▶

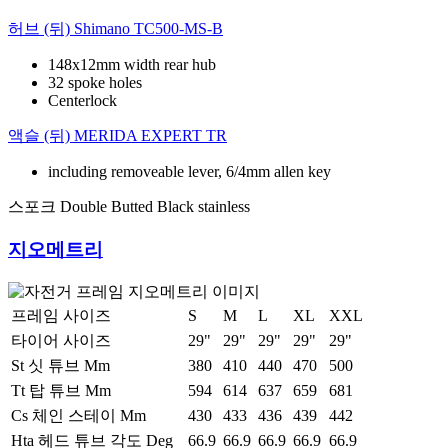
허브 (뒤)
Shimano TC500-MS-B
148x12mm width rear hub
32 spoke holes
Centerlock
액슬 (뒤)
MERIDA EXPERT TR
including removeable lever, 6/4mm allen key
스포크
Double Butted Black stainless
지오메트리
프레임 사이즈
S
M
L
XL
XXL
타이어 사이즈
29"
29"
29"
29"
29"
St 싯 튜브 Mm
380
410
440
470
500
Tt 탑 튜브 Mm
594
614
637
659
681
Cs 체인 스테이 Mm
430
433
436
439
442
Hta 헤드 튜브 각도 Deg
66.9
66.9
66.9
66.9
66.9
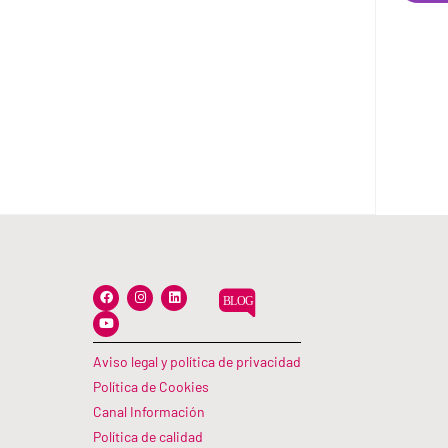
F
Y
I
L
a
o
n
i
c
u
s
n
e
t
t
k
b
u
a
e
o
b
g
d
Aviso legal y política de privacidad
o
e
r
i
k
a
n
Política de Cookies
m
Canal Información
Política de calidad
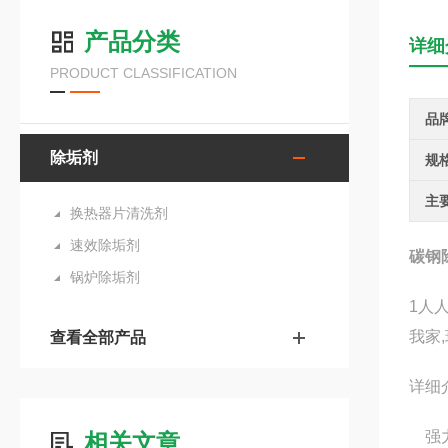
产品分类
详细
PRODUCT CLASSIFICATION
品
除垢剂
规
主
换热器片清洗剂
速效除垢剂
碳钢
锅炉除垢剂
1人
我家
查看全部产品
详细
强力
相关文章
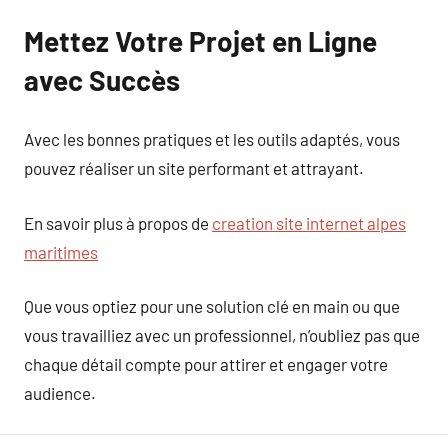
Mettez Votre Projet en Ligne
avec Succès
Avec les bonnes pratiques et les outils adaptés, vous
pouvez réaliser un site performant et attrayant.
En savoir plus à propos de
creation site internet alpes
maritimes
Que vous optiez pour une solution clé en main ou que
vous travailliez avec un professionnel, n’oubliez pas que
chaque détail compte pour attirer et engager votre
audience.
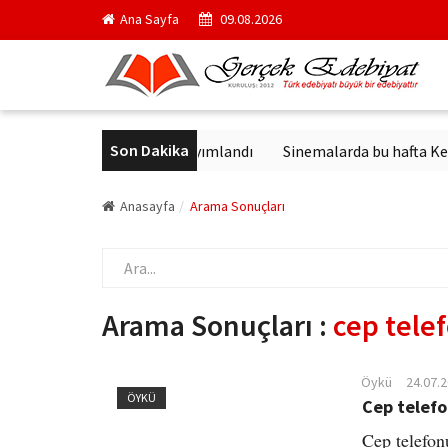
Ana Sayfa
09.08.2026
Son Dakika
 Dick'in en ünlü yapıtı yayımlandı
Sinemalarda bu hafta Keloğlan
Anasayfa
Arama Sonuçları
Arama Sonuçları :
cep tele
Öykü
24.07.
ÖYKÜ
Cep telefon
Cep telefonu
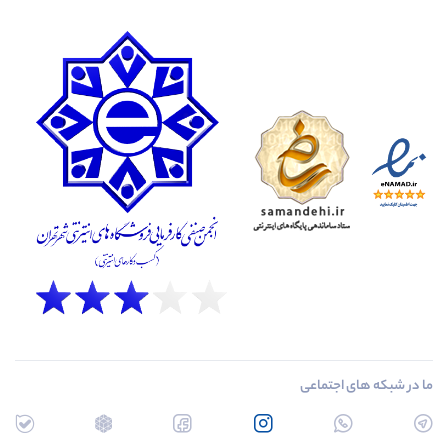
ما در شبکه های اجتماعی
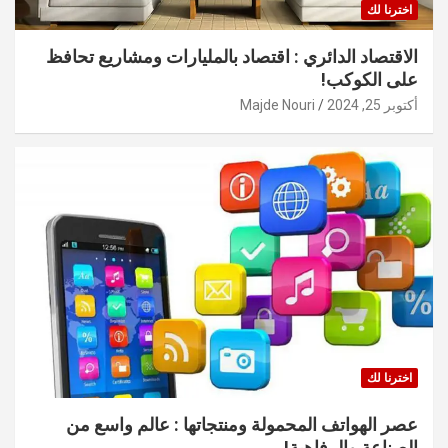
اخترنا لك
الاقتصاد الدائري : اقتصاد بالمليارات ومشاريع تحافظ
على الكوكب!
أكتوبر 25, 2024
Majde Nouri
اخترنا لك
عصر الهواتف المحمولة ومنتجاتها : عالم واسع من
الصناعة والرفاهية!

◀

* [Description of the task]:
Leave out the pictures and return every record word for word.

* [Reply]:
허브 (뒤)
Shimano TC500-MS-B
148x12mm width rear hub
32 spoke holes
Centerlock
액슬 (뒤)
MERIDA EXPERT TR
including removeable lever, 6/4mm allen key
스포크
Double Butted Black stainless
지오메트리
프레임 사이즈
S
M
L
XL
XXL
타이어 사이즈
29"
29"
29"
29"
29"
St 싯 튜브 Mm
380
410
440
470
500
Tt 탑 튜브 Mm
594
614
637
659
681
Cs 체인 스테이 Mm
430
433
436
439
442
Hta 헤드 튜브 각도 Deg
66.9
66.9
66.9
66.9
66.9
F
Y
I
L
a
o
n
i
c
u
s
n
e
t
t
k
b
u
a
e
o
b
g
d
Aviso legal y política de privacidad
o
e
r
i
k
a
n
Política de Cookies
m
Canal Información
Política de calidad
产品分类
详细
PRODUCT CLASSIFICATION
品
除垢剂
规
主
换热器片清洗剂
速效除垢剂
碳钢
锅炉除垢剂
1人
我家
查看全部产品
详细
强力
相关文章
Mettez Votre Projet en Ligne
avec Succès
Avec les bonnes pratiques et les outils adaptés, vous
pouvez réaliser un site performant et attrayant.
En savoir plus à propos de
creation site internet alpes
maritimes
Que vous optiez pour une solution clé en main ou que
vous travailliez avec un professionnel, n’oubliez pas que
chaque détail compte pour attirer et engager votre
audience.
Ana Sayfa
09.08.2026
Son Dakika
 Dick'in en ünlü yapıtı yayımlandı
Sinemalarda bu hafta Keloğlan
Anasayfa
Arama Sonuçları
Arama Sonuçları :
cep tele
Öykü
24.07.
ÖYKÜ
Cep telefon
Cep telefonu
ما در شبکه های اجتماعی
اخترنا لك
الاقتصاد الدائري : اقتصاد بالمليارات ومشاريع تحافظ
على الكوكب!
أكتوبر 25, 2024
Majde Nouri
اخترنا لك
عصر الهواتف المحمولة ومنتجاتها : عالم واسع من
الصناعة والرفاهية!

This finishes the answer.